#### SUPPLIED DATA
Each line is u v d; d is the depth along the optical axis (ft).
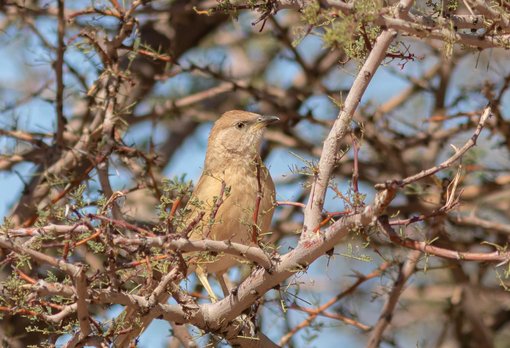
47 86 39.50
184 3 46.26
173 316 25.25
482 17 24.21
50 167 35.94
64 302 26.55
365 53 24.17
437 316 46.60
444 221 37.63
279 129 47.44
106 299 23.29
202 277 33.53
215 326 25.82
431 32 23.07
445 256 22.44
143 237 22.79
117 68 33.14
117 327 24.06
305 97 46.70
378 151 43.75
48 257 22.04
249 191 33.68
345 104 23.67
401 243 22.61
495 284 46.09
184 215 24.31
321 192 23.81
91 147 35.35
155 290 23.53
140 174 35.81
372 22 22.79
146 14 43.11
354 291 37.37
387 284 37.06
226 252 23.65
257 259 24.06
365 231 23.26
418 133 44.52
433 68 45.50
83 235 22.53
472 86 40.96
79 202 23.03
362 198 23.02
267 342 27.73
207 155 37.29
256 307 27.35
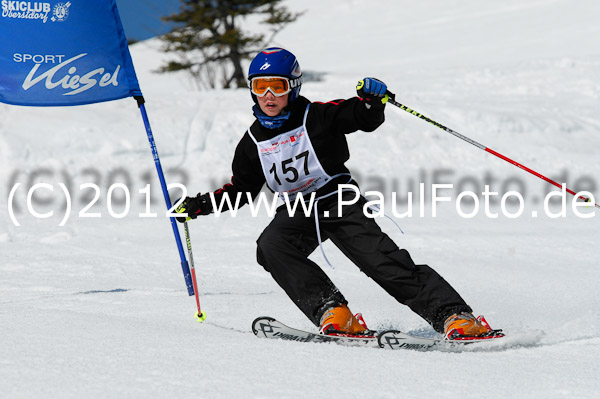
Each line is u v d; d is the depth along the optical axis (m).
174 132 26.58
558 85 37.09
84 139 25.03
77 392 4.59
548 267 12.32
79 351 5.62
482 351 6.24
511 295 9.94
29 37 8.72
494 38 68.00
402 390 4.79
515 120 29.59
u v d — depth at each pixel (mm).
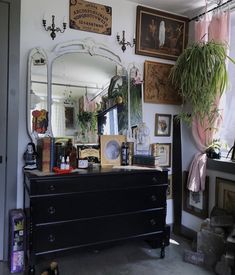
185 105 2953
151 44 2818
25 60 2297
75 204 2033
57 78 2404
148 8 2779
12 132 2246
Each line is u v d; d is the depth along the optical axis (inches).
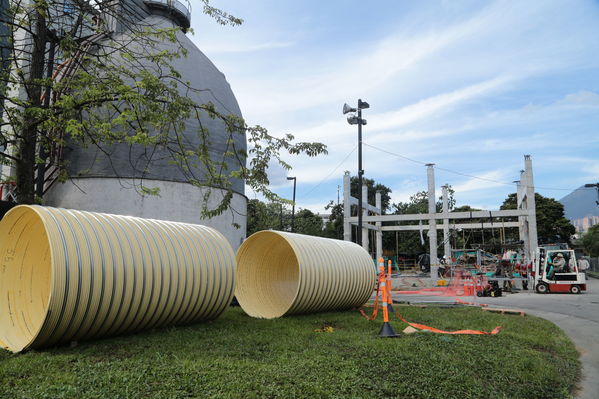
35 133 434.6
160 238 367.9
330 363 254.8
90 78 429.4
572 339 397.4
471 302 743.1
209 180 465.4
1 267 329.4
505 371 251.1
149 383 216.2
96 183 842.8
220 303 416.8
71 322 286.8
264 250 549.6
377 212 1489.9
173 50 925.8
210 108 442.6
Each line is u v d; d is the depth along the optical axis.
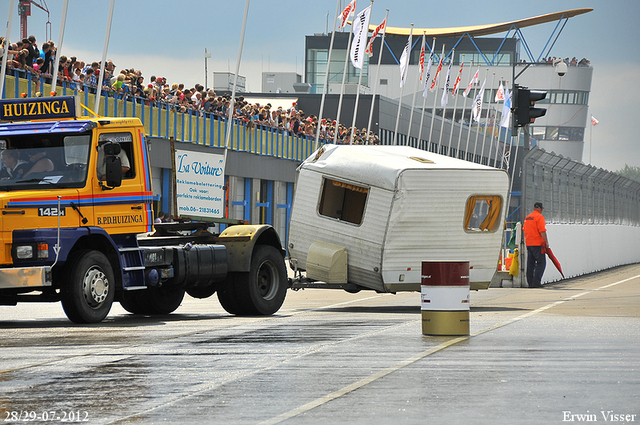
########
PROBLEM DETAILS:
Search the data above for the word "depth". Copy each line it is in.

FINISHED TASK:
Each line is u v d; d is the depth along the optical axis (ft).
Each line is u v d; d is the depth along the optical axis (m).
u v d — depth at each pixel (mm).
Each line is u v d; d is the depth along the optical axis (inches).
Each line is u v d; d is the depth along the optical axis.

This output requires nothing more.